- Born: June 18, 1961 (age 65)

Academic background
- Alma mater: Bocconi University University of Milan Catholic University of Milan

Academic work
- Discipline: Game theory, Behavioral economics, Decision theory
- Institutions: Bocconi University Princeton University
- Notable ideas: Epistemic game theory, Dynamic psychological games
- Website: Information at IDEAS / RePEc;

= Pierpaolo Battigalli =

Italian economist (born 1961)

Pierpaolo Battigalli (born June 18, 1961) is an Italian economist. He is a professor at Bocconi University, in Milan, and is associated with the IGIER. He does research in microeconomic theory, in particular the epistemic foundations of game theory and psychological games.

Battigalli is a fellow of the Econometric Society and the Game Theory Society. Since 2021 he is one of the editors of the Journal of Economic Theory.

== Biography ==

=== Life and education ===

Battigalli was born on June 18, 1961, in Milan. He went to highschool at the liceo Vittorio Veneto, where he was involved in student politics and first became interested in social sciences.
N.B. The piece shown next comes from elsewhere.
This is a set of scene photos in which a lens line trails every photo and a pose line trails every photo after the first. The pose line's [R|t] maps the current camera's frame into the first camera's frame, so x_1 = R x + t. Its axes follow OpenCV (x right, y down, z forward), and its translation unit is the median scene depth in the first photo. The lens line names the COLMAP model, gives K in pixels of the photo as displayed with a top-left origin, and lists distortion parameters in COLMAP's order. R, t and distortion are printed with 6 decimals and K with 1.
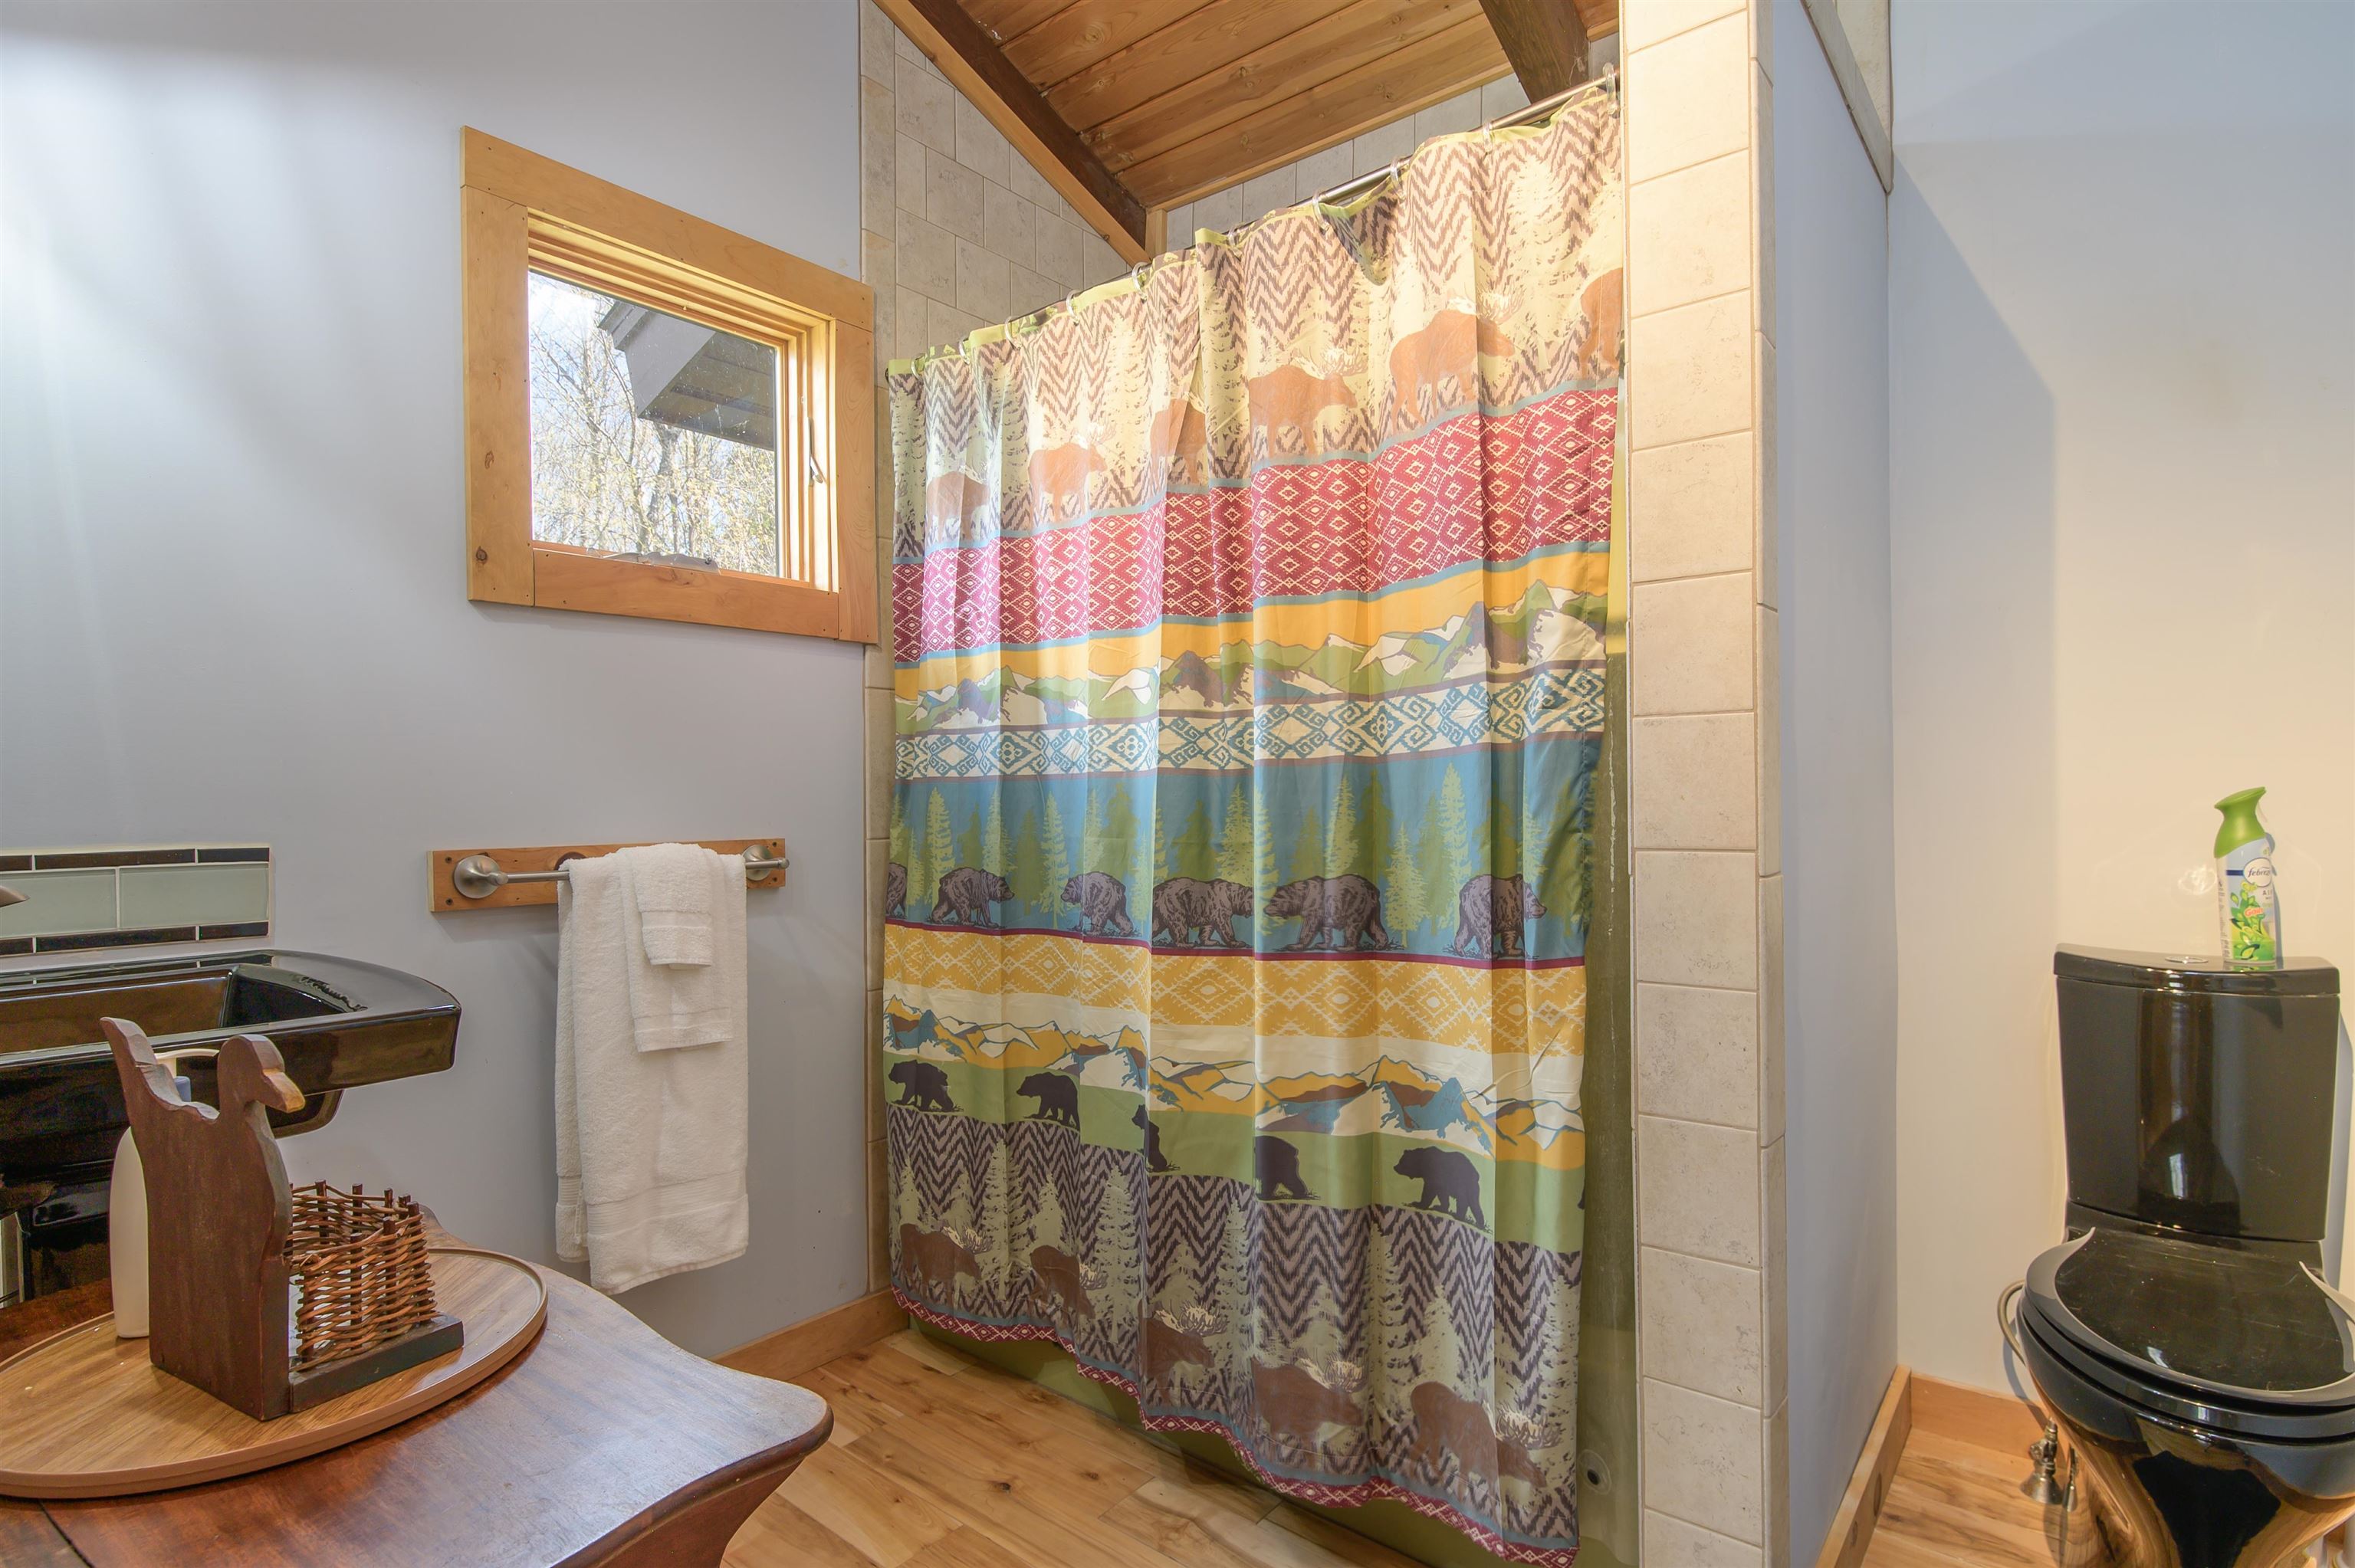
lens RADIAL K [[1198.0, 0, 1179.0], [0, 1198.0, 804.2], [0, 0, 1]] dist [-0.001998, -0.000218]
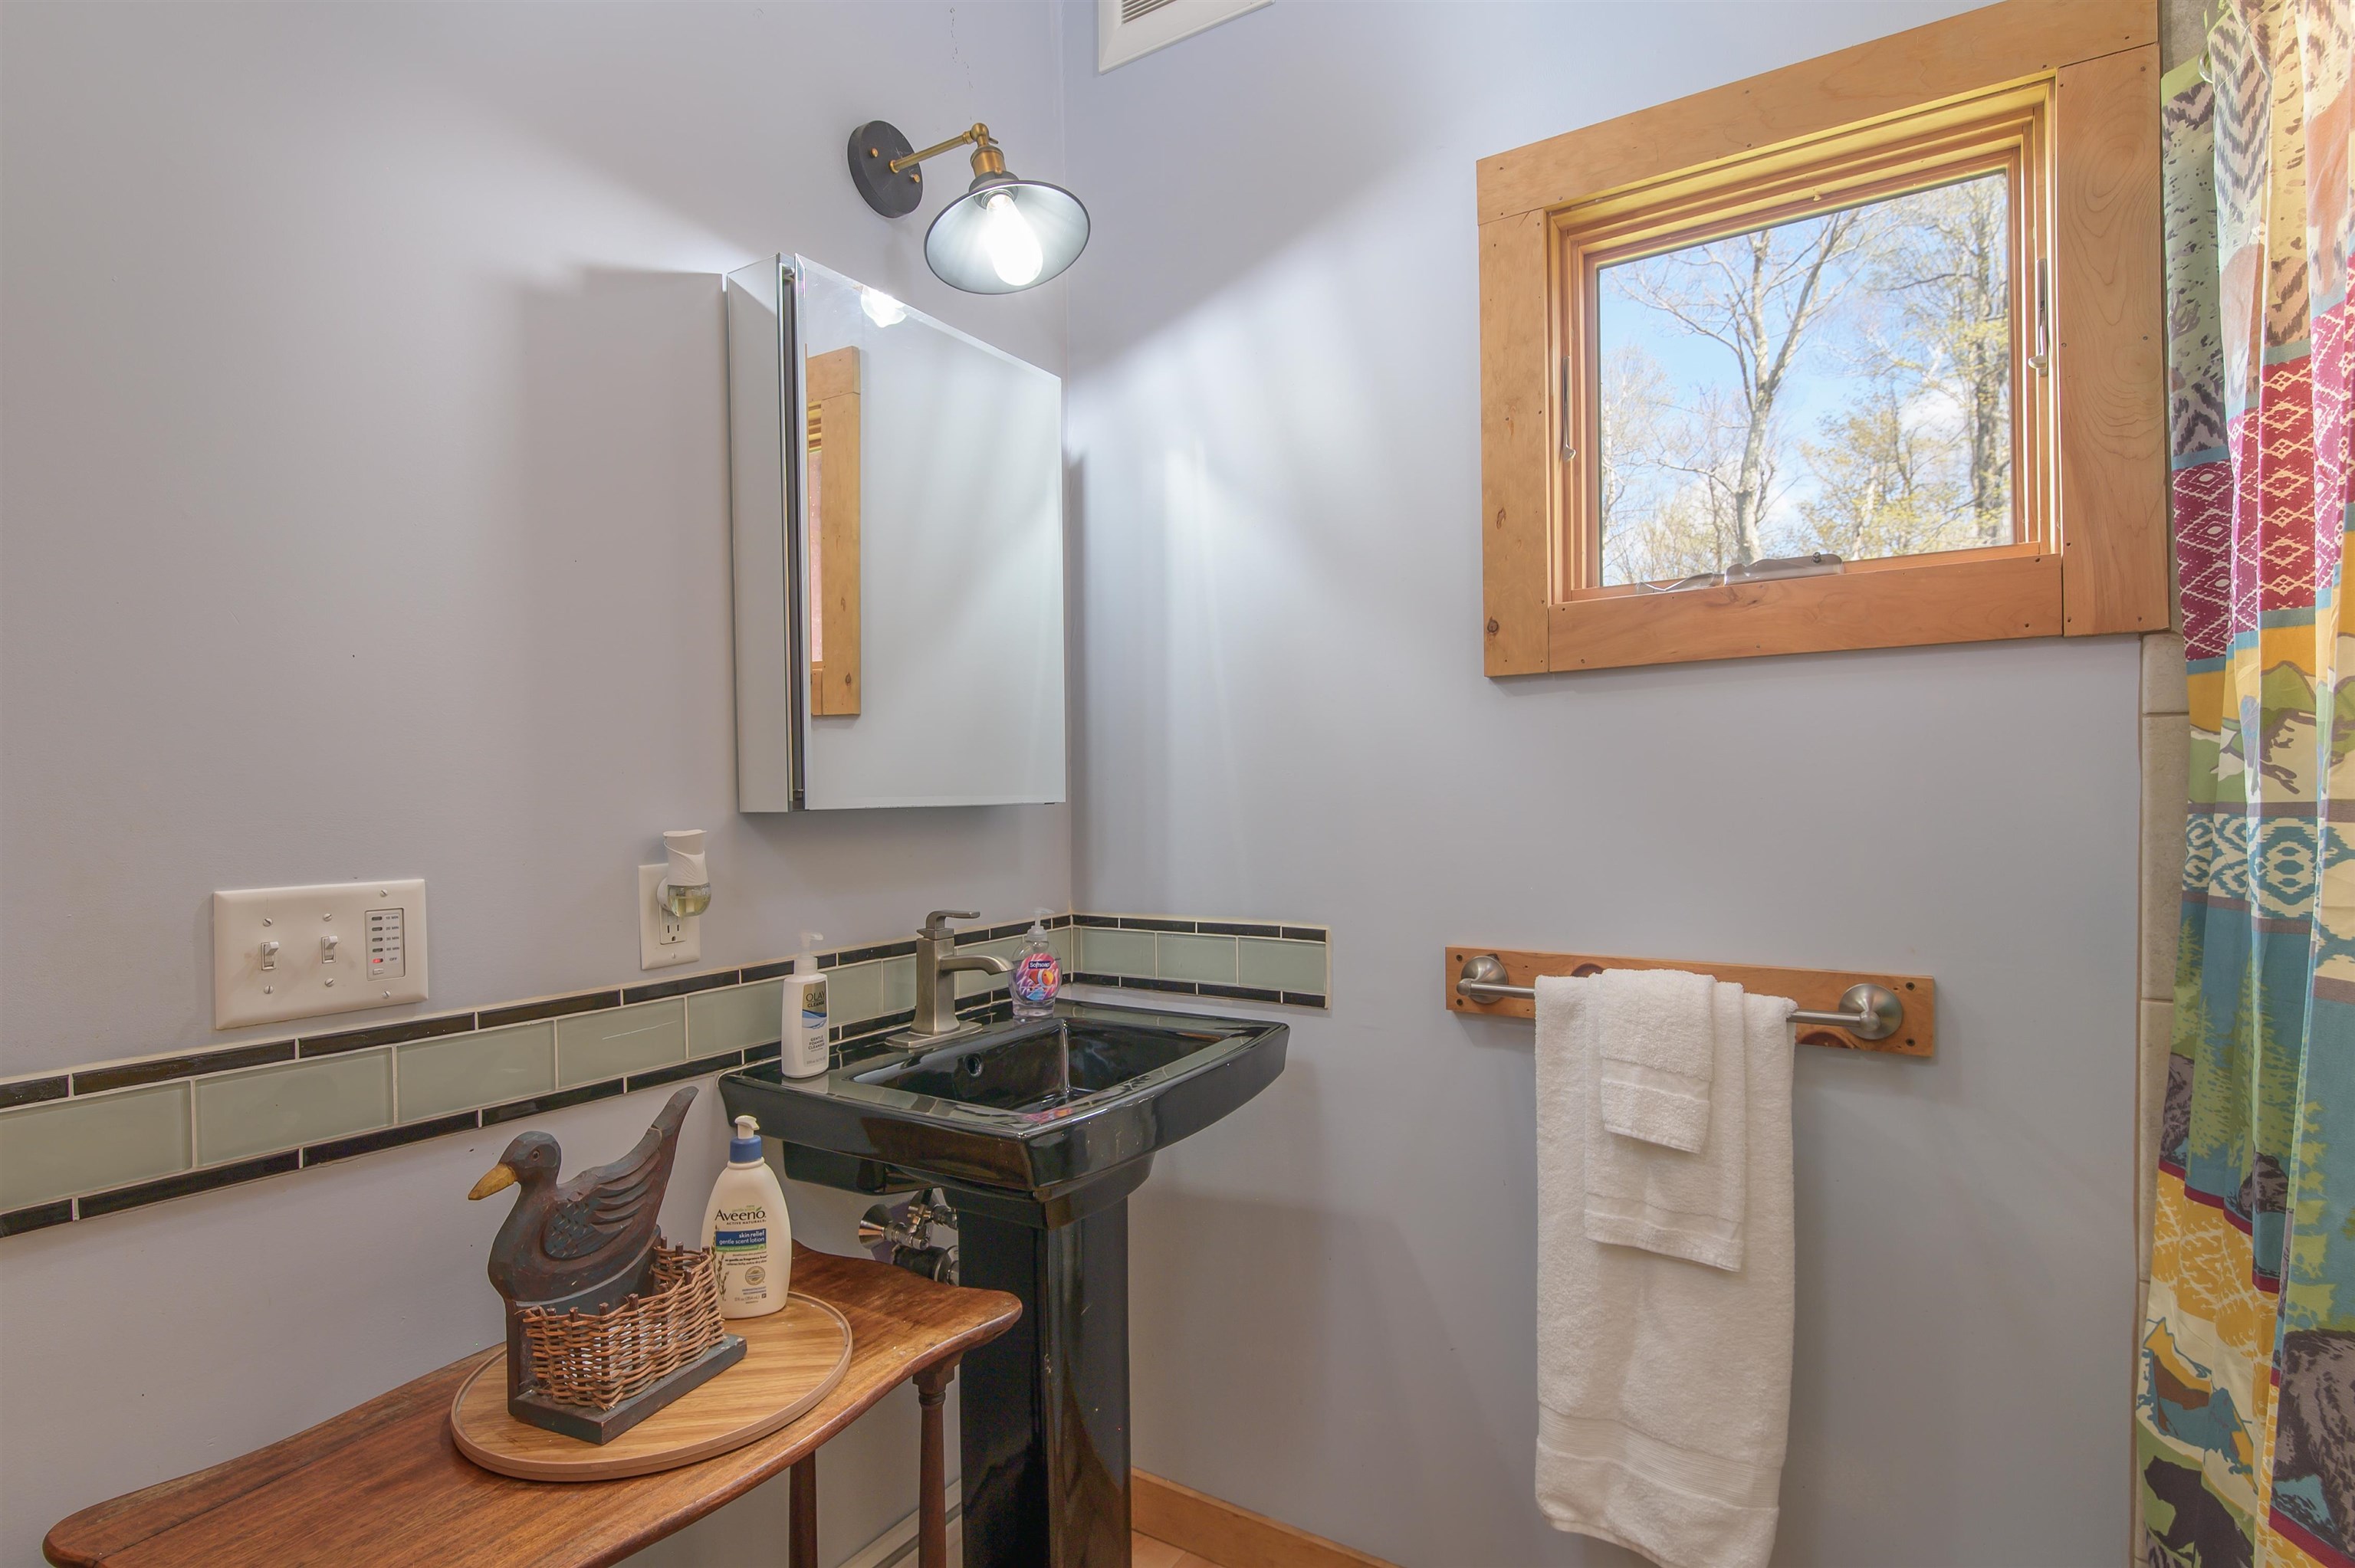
lens RADIAL K [[1165.6, 0, 1185.0], [0, 1165.6, 797.8], [0, 0, 1]] dist [0.001825, -0.009504]
pose [[0.093202, 0.013859, -0.995551, 0.268394], [0.010857, 0.999830, 0.014935, -0.090132], [0.995588, -0.012201, 0.093035, 0.657398]]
He received his BA in economics at Bocconi University under the supervision of Aldo Montesano in 1987. His undergraduate thesis was in game theory, where he independently developed solution concepts related to David Pearce's extensive-form rationazalibility, and Fudenberg and Levine's self-confirming equilibrium.
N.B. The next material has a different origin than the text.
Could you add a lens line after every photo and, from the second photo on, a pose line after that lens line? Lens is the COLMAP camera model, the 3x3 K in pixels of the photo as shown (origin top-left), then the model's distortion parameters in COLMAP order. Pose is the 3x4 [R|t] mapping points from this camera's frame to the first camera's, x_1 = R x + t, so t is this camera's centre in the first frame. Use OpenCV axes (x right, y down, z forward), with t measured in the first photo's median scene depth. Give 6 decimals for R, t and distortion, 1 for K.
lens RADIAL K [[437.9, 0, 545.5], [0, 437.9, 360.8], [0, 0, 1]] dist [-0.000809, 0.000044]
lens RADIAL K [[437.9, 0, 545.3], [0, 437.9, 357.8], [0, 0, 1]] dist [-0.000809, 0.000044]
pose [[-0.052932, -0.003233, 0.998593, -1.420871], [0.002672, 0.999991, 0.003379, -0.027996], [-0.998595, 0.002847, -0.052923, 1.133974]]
Battigalli went on to do his master's in econometrics and mathematical economics at the London School of Economics in 1989. In 1990 he returned to Italy for his PhD, which he finished in 1992 at a joint economics program at Bocconi, University of Milan, and the Catholic University of Milan.

=== Career ===
Battigalli was an assistant professor at the Polytechnic University of Milan from 1992 to 1994. From 1994 to 1999, he was an assistant professor at Princeton University. He returned to Italy in 1998: he was a professor at the European University Institute in Florence until 2000, and has since been a professor at Bocconi University.
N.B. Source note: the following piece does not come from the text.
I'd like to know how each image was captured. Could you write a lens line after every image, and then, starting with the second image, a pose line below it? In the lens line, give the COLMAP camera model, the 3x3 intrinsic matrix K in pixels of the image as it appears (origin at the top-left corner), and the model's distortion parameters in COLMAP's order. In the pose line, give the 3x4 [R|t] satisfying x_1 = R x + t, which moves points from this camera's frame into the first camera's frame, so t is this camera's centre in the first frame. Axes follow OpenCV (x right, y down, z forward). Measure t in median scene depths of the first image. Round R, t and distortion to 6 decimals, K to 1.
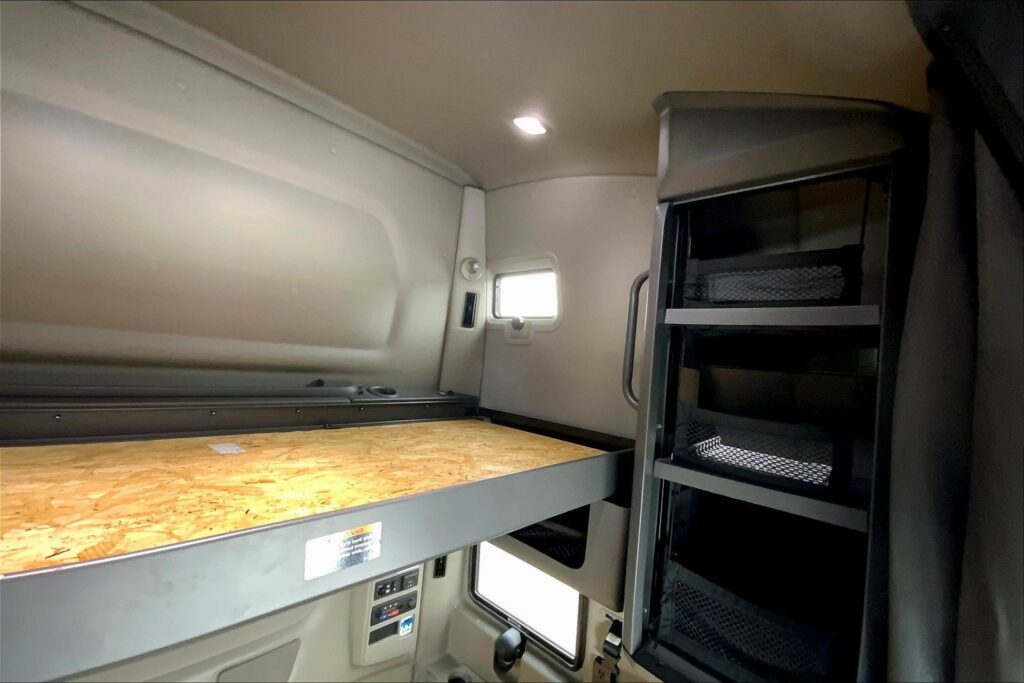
lens RADIAL K [[414.7, 0, 518.0], [0, 414.7, 350.5], [0, 0, 1]] dist [0.031759, -0.018195]
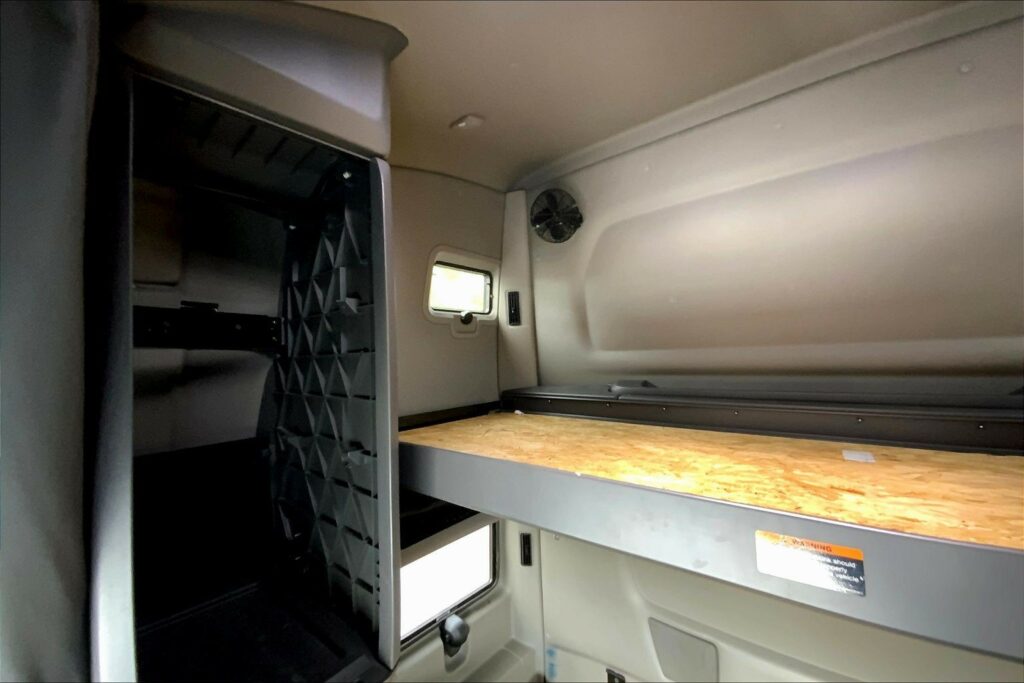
lens RADIAL K [[414.7, 0, 518.0], [0, 414.7, 350.5], [0, 0, 1]] dist [0.031759, -0.018195]
pose [[0.071822, -0.103696, -0.992012, 0.298914], [0.063018, 0.993066, -0.099244, 0.058994], [0.995425, -0.055386, 0.077859, 0.240322]]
At Bocconi, he has been director of the PhD Program in Economics, Dean of the PhD School, and Head of the Department of Decision Sciences.

== Research ==

=== Epistemic game theory ===

Battigalli has done foundational research on epistemic game theory, a sub-field of game theory which studies how players' hierarchies of beliefs affect strategic behavior. Together with Marciano Siniscalchi he has developed the game-theoretic notion of strong belief, which they used as an epistemic foundation for forward-induction reasoning in games. Another contribution with Siniscalchi is the construction of the "universal type space" of hiearchies of conditional probability systems, an extensive-form generalization of Mertens and Zamir's hierarchies of beliefs.

=== Psychological game theory ===

Battigalli has also contributed substantially to the sub-field of psychological games. Based on his work on dynamic interactive epistemology from epistemic game theory, his papers with Martin Dufwenberg have laid the foundations for dynamic psychological games, with applications such as modelling guilt and frustration.